G.R. Adams failed to mention in 1972 that there was a flaw to this masterplan. Much of this district was farmland, the border between the West Riding of Yorkshire and Derbyshire, to the south of Hackenthorpe, where most of the townships were planned. All was not lost, because those parts of Derbyshire soon found themselves in a new county.

“Local government reform will create a new South Yorkshire metropolitan county with four constituent districts of Barnsley, Doncaster, Rotherham, and Sheffield. Each of these proud cities (sic) faces similar problems of industrial waste and neglect, substandard housing, and declining industry. Sheffield as the largest centre will have considerable influence. Yet while preoccupied with Mosborough to the south-east, it must offer cooperation and coordination to the north and may have to divert resources.

“The whole of South Yorkshire is increasingly dominant by the large, nationalised undertakings for coal, steel, rail, gas, and electricity, and larger but fewer organisations concerned with major heavy engineering. The power of decision is moving away from South Yorkshire and the control of its destiny is slipping into other hands.

“While there are great financial advantages in the whole area being designated an intermediate area, it is a blow to the independent spirit of Sheffield that it can no longer stand alone upon its own excellence.

“Perhaps the most difficult task for the city is to avoid being misled by its own pride and to recognise its own deficiencies. It must create a major change in its industrial future and encourage a rich creative diversity in its life and leisure.”

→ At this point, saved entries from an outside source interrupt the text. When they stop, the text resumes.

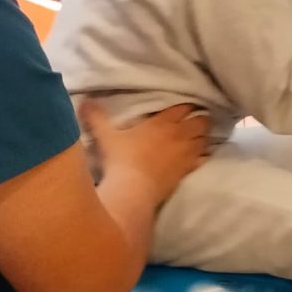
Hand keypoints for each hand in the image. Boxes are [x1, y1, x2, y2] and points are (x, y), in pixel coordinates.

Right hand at [77, 100, 209, 201]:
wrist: (133, 190)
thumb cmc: (120, 160)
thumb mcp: (106, 136)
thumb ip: (96, 117)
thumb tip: (85, 101)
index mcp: (163, 122)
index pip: (184, 106)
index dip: (185, 106)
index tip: (182, 108)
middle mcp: (179, 135)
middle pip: (201, 120)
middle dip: (199, 119)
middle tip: (193, 120)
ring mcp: (186, 154)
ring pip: (205, 138)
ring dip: (203, 136)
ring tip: (197, 137)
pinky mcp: (188, 171)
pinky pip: (203, 159)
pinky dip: (203, 156)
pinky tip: (198, 157)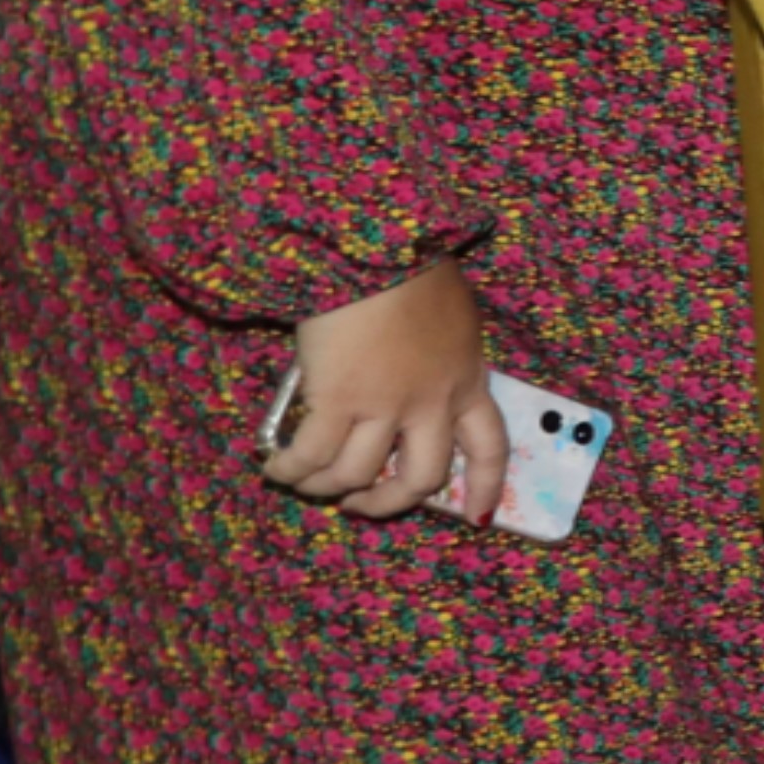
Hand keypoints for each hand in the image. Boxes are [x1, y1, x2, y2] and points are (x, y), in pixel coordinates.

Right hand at [268, 259, 500, 520]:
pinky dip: (291, 469)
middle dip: (389, 502)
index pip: (489, 447)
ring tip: (303, 481)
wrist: (377, 247)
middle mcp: (433, 403)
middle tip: (360, 503)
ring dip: (327, 486)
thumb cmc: (411, 268)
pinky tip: (274, 466)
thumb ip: (441, 355)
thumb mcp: (451, 318)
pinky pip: (312, 454)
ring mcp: (386, 405)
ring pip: (358, 474)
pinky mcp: (338, 399)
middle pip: (422, 478)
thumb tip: (412, 374)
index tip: (478, 516)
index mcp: (468, 380)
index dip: (484, 487)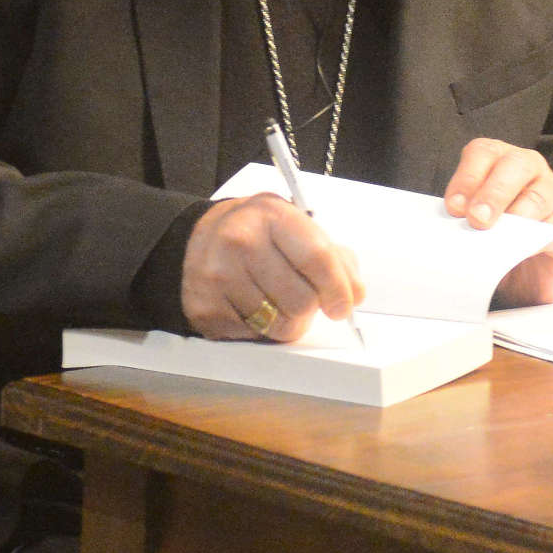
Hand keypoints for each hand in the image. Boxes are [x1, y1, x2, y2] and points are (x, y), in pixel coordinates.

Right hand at [180, 191, 365, 340]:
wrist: (199, 238)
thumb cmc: (259, 234)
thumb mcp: (295, 226)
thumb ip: (333, 256)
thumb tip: (353, 294)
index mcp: (271, 216)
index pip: (317, 258)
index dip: (338, 288)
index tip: (343, 305)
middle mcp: (241, 241)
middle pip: (301, 300)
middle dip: (311, 308)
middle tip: (304, 300)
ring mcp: (219, 276)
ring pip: (279, 325)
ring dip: (289, 323)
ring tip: (279, 304)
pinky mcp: (206, 308)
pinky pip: (253, 336)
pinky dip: (261, 330)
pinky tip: (252, 308)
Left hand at [443, 137, 552, 305]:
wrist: (524, 273)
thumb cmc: (494, 236)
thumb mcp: (474, 223)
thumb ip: (464, 216)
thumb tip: (451, 223)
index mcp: (498, 160)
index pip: (483, 153)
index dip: (467, 177)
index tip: (453, 207)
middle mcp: (529, 168)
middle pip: (516, 165)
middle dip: (494, 192)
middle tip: (477, 220)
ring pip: (540, 194)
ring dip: (518, 216)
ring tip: (500, 238)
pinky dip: (539, 239)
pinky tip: (523, 250)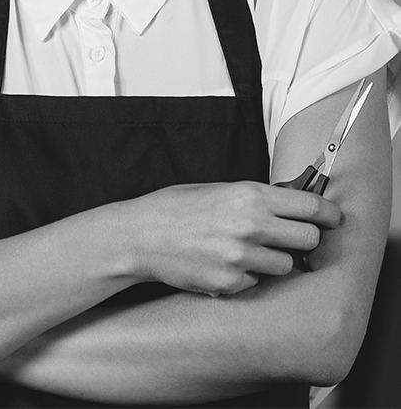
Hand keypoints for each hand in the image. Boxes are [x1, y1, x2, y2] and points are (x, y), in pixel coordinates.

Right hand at [122, 180, 342, 295]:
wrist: (140, 236)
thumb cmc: (176, 207)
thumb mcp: (219, 189)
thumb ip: (257, 198)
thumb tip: (293, 204)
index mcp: (249, 195)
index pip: (310, 207)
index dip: (329, 214)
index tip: (333, 219)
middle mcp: (250, 225)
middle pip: (309, 239)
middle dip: (304, 240)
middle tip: (289, 238)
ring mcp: (241, 257)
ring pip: (285, 266)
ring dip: (274, 260)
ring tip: (247, 251)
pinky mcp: (230, 284)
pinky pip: (257, 283)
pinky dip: (247, 277)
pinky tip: (224, 264)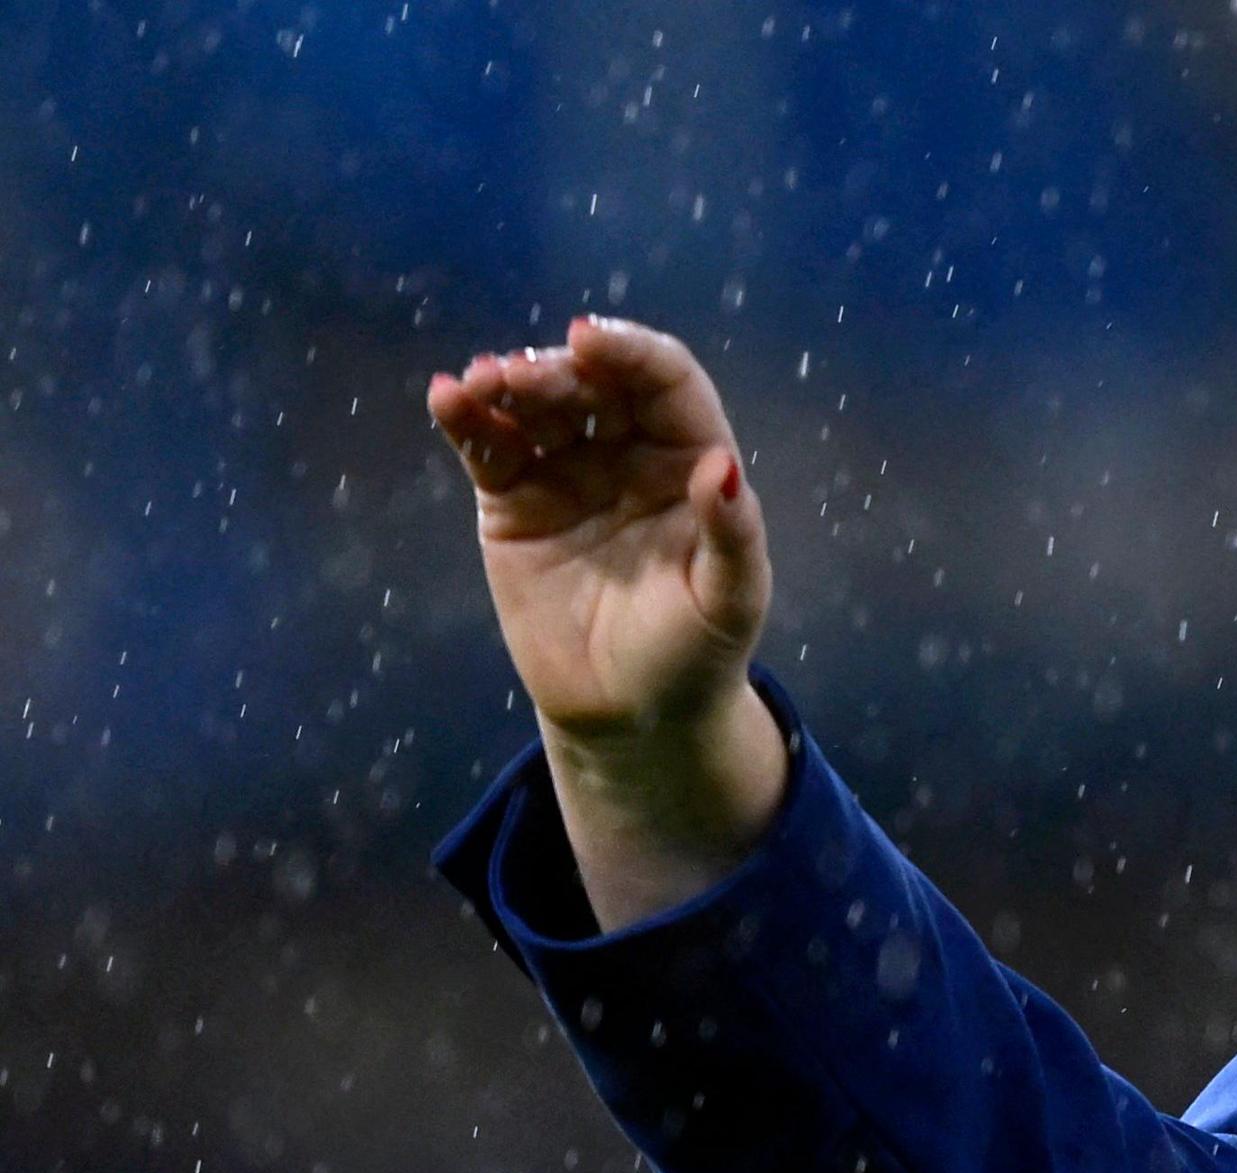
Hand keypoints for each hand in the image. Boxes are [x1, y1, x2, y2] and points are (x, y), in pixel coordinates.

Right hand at [427, 314, 790, 929]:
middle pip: (593, 383)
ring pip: (535, 405)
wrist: (629, 711)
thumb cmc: (694, 653)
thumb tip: (722, 466)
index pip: (665, 382)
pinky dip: (466, 417)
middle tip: (522, 376)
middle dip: (557, 368)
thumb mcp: (729, 600)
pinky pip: (488, 445)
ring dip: (505, 382)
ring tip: (479, 384)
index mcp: (690, 459)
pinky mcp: (513, 499)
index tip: (590, 341)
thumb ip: (733, 534)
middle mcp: (628, 453)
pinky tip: (448, 398)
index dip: (631, 352)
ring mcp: (567, 471)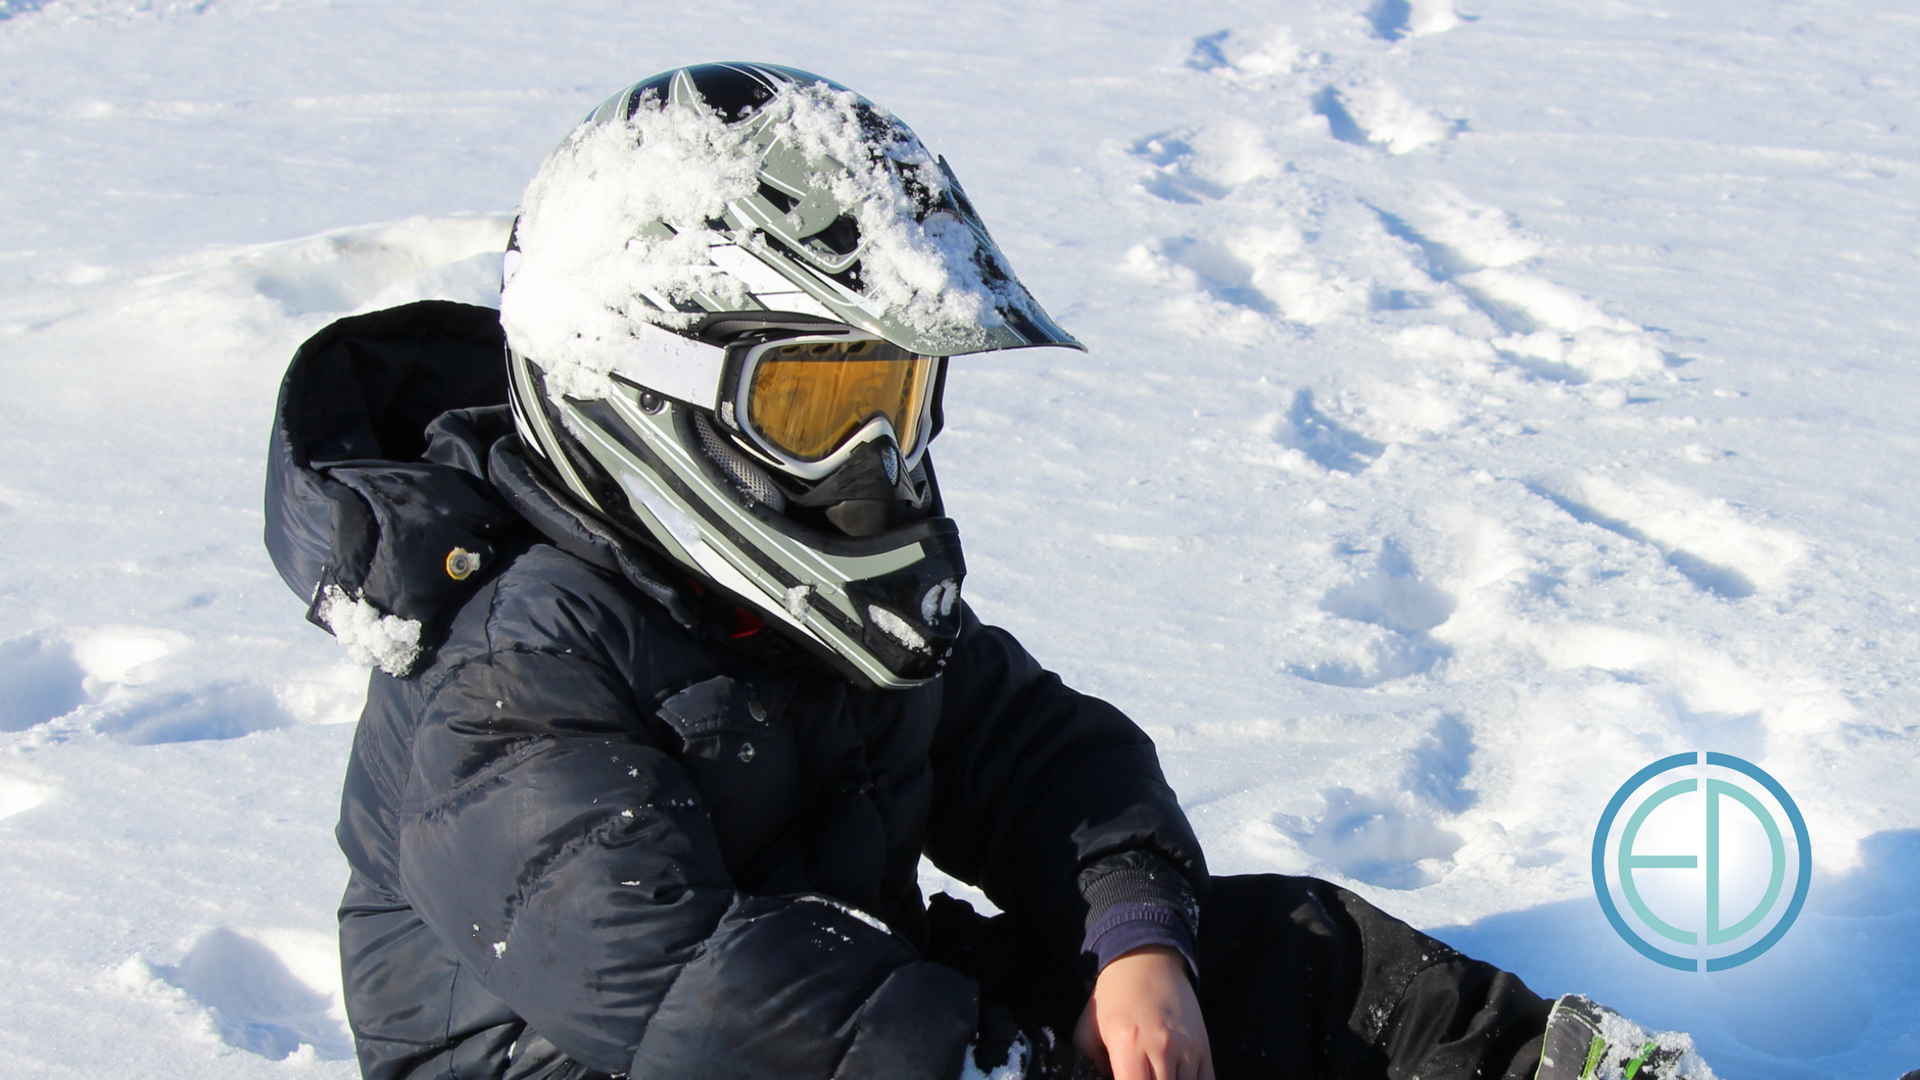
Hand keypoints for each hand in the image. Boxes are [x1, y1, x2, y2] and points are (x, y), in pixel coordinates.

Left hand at [1072, 945, 1213, 1079]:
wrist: (1145, 963)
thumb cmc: (1114, 998)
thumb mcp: (1088, 1030)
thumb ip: (1092, 1065)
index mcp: (1128, 1044)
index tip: (1125, 1079)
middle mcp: (1160, 1048)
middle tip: (1139, 1075)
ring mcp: (1186, 1048)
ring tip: (1156, 1075)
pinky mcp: (1203, 1047)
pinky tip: (1177, 1078)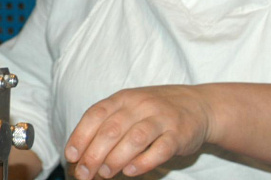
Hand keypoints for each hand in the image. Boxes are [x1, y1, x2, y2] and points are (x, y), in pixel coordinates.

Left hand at [64, 85, 215, 178]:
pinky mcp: (179, 134)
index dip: (80, 136)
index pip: (95, 115)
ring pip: (134, 139)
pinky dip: (143, 162)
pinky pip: (160, 149)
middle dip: (94, 154)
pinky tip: (130, 171)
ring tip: (105, 173)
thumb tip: (80, 154)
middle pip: (111, 130)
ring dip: (115, 159)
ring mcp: (162, 119)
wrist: (199, 105)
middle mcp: (141, 105)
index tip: (71, 156)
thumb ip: (107, 125)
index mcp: (123, 98)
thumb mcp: (129, 108)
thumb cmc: (154, 111)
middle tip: (85, 173)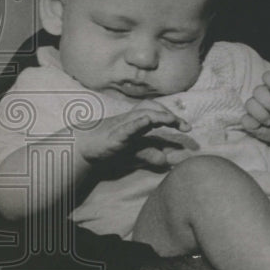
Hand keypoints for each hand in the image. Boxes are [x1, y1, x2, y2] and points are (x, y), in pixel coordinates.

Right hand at [75, 100, 192, 168]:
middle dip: (170, 115)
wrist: (81, 147)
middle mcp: (132, 120)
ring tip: (172, 121)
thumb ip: (149, 154)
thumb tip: (167, 161)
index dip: (174, 119)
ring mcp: (123, 125)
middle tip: (185, 127)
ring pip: (143, 113)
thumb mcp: (132, 153)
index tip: (187, 128)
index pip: (158, 115)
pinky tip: (147, 121)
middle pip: (153, 109)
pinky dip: (138, 122)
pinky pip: (128, 126)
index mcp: (138, 123)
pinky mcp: (115, 134)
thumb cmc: (108, 147)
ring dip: (159, 115)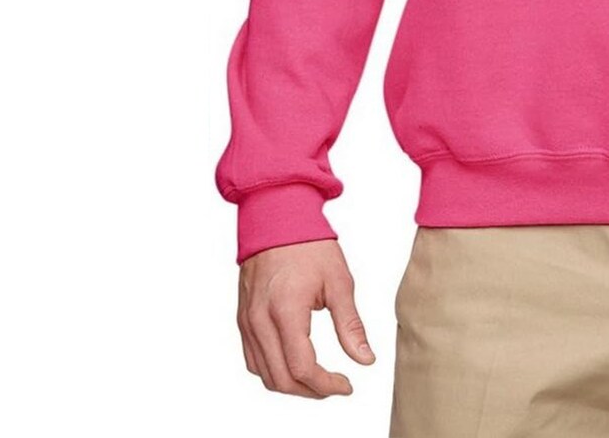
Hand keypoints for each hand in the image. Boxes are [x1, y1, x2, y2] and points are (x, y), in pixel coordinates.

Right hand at [236, 238, 376, 397]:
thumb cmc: (309, 244)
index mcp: (285, 311)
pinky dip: (273, 370)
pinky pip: (253, 359)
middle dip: (311, 391)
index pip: (302, 368)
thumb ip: (350, 325)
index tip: (347, 385)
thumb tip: (366, 360)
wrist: (276, 217)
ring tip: (318, 379)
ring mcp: (247, 322)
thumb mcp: (339, 281)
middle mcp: (260, 321)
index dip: (326, 385)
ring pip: (264, 374)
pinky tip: (294, 365)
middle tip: (336, 385)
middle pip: (281, 379)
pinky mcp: (243, 319)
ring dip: (291, 385)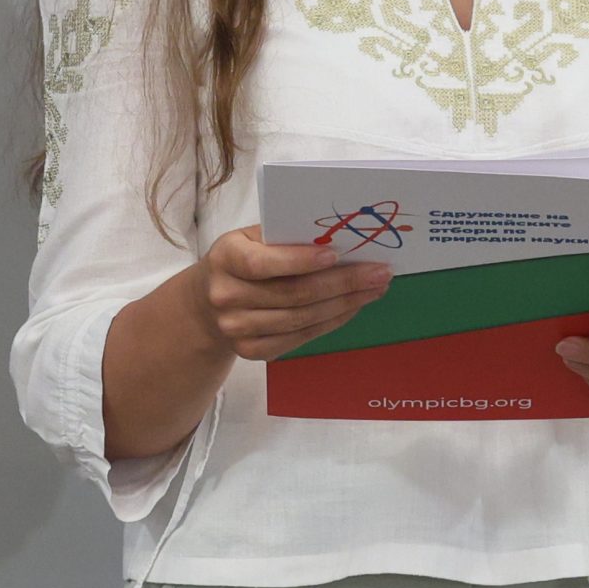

And while there will be critics of Sheffield’s progress over fifty years, it could be said that the city did re-invent itself. With little heavy industry remaining, the emphasis has switched towards leisure, service industries, and something that could never have been envisaged, a digital future.

As we reflect on our city of long ago, we must touch on the astonishing decline of the city centre.

Nobody anticipated that Sheffield, with a city centre full of shops and people, would fall victim to Meadowhall and the internet. Who could have anticipated a city without Cole Brothers, Walsh’s, Cockayne’s, and Paulden’s (which would become Debenhams a year later)?

Sheffield is still changing, perhaps quicker than most other cities, and the two stages of the Heart of the City redevelopment, might be the much-needed catalyst to reinvent the city centre’s future.